:: WHAT YOU WILL DO ::
Starting at the line that contains "scientific name: Bombycilla garrulus" and continuing through the end of the records, reproduce the lines with every instance of "common name" replaced by "vernacular name". Leave all other text unchanged.
══════
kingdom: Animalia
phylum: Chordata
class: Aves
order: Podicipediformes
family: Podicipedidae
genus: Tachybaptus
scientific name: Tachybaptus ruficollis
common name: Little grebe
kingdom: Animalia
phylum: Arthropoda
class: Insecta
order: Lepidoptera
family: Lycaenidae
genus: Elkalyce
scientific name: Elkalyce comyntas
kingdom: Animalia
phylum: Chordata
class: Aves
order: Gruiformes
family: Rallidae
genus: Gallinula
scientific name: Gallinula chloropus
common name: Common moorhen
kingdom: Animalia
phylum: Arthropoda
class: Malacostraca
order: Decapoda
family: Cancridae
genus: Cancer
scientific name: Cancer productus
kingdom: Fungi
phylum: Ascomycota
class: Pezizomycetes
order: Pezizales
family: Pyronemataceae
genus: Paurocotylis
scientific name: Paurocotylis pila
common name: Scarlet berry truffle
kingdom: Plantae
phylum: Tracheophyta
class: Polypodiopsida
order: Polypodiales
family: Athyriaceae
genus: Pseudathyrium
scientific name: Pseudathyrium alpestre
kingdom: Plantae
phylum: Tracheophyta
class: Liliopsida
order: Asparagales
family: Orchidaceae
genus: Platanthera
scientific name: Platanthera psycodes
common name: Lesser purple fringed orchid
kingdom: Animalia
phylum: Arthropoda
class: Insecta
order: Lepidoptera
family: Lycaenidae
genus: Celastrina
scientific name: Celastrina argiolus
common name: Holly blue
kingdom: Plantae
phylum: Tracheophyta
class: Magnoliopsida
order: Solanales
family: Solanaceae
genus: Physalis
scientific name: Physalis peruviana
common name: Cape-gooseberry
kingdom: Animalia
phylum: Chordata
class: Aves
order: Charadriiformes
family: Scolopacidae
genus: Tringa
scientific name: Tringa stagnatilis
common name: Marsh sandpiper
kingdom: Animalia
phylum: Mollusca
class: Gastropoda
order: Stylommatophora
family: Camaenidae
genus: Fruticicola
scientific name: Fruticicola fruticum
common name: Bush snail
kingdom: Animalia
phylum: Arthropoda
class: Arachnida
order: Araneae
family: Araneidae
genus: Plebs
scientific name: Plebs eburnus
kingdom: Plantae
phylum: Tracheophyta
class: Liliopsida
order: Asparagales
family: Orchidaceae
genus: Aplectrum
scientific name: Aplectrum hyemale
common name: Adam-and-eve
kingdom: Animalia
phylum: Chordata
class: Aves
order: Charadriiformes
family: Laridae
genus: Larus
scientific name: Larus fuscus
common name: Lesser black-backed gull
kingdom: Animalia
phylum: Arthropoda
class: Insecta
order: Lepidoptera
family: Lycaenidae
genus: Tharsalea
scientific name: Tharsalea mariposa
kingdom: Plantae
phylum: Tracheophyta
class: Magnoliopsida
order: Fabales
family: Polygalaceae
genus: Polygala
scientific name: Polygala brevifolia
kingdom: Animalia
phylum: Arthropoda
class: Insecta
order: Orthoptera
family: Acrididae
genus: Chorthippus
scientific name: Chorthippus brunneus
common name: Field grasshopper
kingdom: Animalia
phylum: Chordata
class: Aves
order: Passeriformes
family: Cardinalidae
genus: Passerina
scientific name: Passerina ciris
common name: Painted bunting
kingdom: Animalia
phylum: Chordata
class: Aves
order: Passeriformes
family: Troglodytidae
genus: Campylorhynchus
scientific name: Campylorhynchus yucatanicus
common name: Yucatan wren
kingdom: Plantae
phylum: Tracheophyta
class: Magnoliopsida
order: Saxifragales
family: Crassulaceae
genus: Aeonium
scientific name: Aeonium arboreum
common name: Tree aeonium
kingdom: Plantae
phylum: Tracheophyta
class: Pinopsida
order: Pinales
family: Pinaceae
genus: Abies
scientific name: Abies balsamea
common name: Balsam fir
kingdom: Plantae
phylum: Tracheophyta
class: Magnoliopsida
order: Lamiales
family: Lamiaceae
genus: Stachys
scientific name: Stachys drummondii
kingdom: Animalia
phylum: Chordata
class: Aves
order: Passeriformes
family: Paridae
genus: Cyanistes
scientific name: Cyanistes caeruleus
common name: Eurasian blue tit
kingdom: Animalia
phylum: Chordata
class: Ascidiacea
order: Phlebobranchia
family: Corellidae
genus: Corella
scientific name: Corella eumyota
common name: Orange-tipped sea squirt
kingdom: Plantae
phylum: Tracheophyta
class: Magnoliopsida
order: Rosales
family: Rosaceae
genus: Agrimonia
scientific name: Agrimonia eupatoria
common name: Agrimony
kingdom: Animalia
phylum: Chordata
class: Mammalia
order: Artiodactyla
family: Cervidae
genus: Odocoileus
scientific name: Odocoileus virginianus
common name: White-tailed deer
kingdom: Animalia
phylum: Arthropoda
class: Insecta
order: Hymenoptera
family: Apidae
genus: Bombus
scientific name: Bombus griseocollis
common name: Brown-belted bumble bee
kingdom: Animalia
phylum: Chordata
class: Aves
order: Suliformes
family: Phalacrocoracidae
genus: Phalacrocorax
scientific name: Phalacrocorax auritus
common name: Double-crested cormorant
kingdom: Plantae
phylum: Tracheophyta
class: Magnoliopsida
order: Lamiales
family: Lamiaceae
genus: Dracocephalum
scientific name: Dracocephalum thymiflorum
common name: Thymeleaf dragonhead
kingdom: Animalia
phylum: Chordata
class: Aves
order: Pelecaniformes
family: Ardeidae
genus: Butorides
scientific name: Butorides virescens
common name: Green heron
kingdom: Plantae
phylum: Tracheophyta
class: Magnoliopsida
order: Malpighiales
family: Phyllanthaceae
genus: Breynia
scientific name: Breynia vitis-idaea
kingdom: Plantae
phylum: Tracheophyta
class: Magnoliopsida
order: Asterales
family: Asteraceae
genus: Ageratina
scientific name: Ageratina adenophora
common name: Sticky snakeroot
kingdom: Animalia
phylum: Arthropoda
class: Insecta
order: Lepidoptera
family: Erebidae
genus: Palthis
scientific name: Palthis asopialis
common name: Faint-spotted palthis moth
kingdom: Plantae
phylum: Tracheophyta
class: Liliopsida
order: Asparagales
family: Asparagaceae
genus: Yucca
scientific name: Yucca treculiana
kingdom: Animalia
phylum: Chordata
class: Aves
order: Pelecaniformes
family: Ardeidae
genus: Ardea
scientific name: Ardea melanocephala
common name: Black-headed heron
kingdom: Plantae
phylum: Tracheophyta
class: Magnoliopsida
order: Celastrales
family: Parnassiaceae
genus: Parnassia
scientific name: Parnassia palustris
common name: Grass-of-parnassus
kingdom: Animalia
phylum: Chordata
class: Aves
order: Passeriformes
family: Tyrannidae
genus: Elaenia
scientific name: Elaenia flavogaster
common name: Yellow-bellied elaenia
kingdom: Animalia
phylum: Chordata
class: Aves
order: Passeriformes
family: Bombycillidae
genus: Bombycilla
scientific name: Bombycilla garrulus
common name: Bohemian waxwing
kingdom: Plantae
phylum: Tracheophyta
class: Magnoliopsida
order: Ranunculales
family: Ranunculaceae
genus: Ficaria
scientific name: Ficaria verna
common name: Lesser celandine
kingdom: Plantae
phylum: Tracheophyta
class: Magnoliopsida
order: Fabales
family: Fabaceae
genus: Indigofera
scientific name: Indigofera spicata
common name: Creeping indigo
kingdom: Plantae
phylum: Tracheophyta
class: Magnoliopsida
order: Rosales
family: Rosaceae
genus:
══════
:: RESULT BELOW ::
scientific name: Bombycilla garrulus
vernacular name: Bohemian waxwing
kingdom: Plantae
phylum: Tracheophyta
class: Magnoliopsida
order: Ranunculales
family: Ranunculaceae
genus: Ficaria
scientific name: Ficaria verna
vernacular name: Lesser celandine
kingdom: Plantae
phylum: Tracheophyta
class: Magnoliopsida
order: Fabales
family: Fabaceae
genus: Indigofera
scientific name: Indigofera spicata
vernacular name: Creeping indigo
kingdom: Plantae
phylum: Tracheophyta
class: Magnoliopsida
order: Rosales
family: Rosaceae
genus:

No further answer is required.